Start of Excerpt provided

Farm to table design: our growing distance from software creation
The consequences of a disconnection from Production
Farm to Table Food
In today's fast-paced world, we often forget to stop and think about the origins of the things we consume. This is especially true when it comes to our food. We've become so accustomed to the convenience of having everything readily available at our fingertips that we forget about the intricate processes that go into making them.
We no longer have to hunt or gather our food, and we rarely have to think about where it comes from. Instead, we rely on grocery stores and restaurants to provide us with the food we need to survive. This has led to a lack of appreciation for the hard work and dedication that goes into producing the food we eat.
Farm to Table Design
Similarly, with the rise of technology, we've become increasingly reliant on software to make our lives easier. We use apps and websites to communicate, shop, and entertain ourselves without giving much thought to the complex coding and programming that goes into creating them. We've become so accustomed to the convenience that technology offers, we often forget about the human effort and understanding required to make it all possible.
Tools like ChatGPT (and other large language models) and Webflow have made it easier than ever to create software without having to understand the underlying code. While this is undoubtedly a great convenience, it also risks widening the gap between design and realization of the software, often leading to a lack of comprehension and appreciation for what's happening behind the scenes.
Understanding how it's built
As designers rely more heavily on design and automation tools, the understanding of how their designs get translated into built units through code dwindles. This lack of understanding could influence not only the quality of the design but also the effectiveness of the collaboration between designers and developers.
By understanding the underlying code, designers can anticipate how their designs will be implemented, leading to more informed decisions on layout, typography, and user experiences. Not only does this make designers more effective collaborators with developers, but it also enhances their value within the team by increasing the depth of their skills.

End of Excerpt provided
Start of Records provided

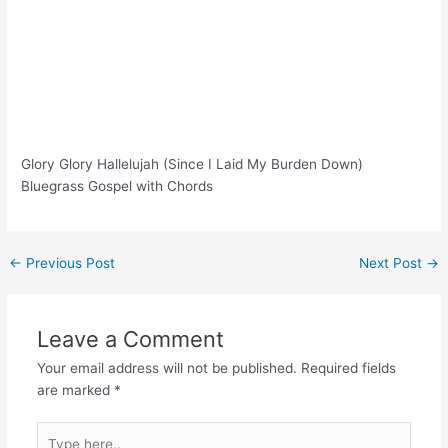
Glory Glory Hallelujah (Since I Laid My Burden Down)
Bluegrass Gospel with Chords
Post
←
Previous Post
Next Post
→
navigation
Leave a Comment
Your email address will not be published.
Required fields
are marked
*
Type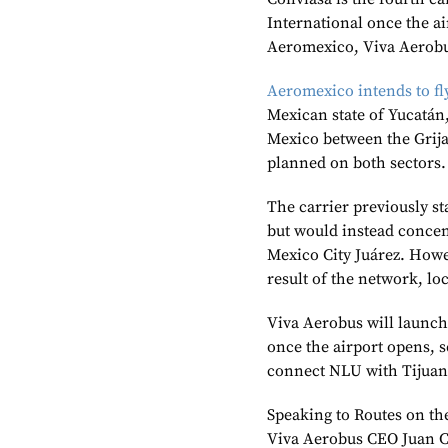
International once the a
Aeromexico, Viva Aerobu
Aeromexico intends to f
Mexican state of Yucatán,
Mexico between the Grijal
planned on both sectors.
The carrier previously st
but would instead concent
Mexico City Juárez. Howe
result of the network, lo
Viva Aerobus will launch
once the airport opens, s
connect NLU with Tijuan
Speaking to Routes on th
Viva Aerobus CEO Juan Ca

End of Records provided

* **Exercises**:
• a. The article on farm-to-table design names three things that understanding code helps designers make better-informed decisions about. List them.
• b. In the article on farm-to-table design, what do we now depend on to supply the food we need to survive?
• c. Carry on the article on farm-to-table design, starting after its last sentence.

* **Task responses**:
• a. Layout, typography, and user experiences.

• b. Grocery stores and restaurants.

• c.
Plenty of resources are available to help designers embarking on the coding journey, with online courses, coding boot camps, and YouTube tutorials providing firm foundations. Ethical Computing: Holding Technology Accountable
Trusting Automation Blindly
Another vital consideration for designers and users alike is the risk of over-relying on automated tools without comprehending their inner workings. As we move further and further away from an intimate understanding of these complex processes, we might unwittingly place excessive trust in their capabilities to produce robust, efficient, and ethical solutions.
A deeper understanding of how these platforms function behind their user-friendly interfaces can help mitigate the risks of blind trust. It allows us to better evaluate the outputs and the potential ethical implications that could emerge from their usage. While we can't all be experts in every technological tool we use, a foundational level of comprehension helps pave the way for a more responsible and informed use of technology.
The Need for Awareness and Responsibility
Everything we consume, from food to technology, has a story originating in human effort and invention. By taking a moment to appreciate the origins of the products we consume, we can develop a greater appreciation for the world. In demanding responsibility from the creators and setting high standards for ethical implications, we can ensure that our reliance on technology also feeds into a better world.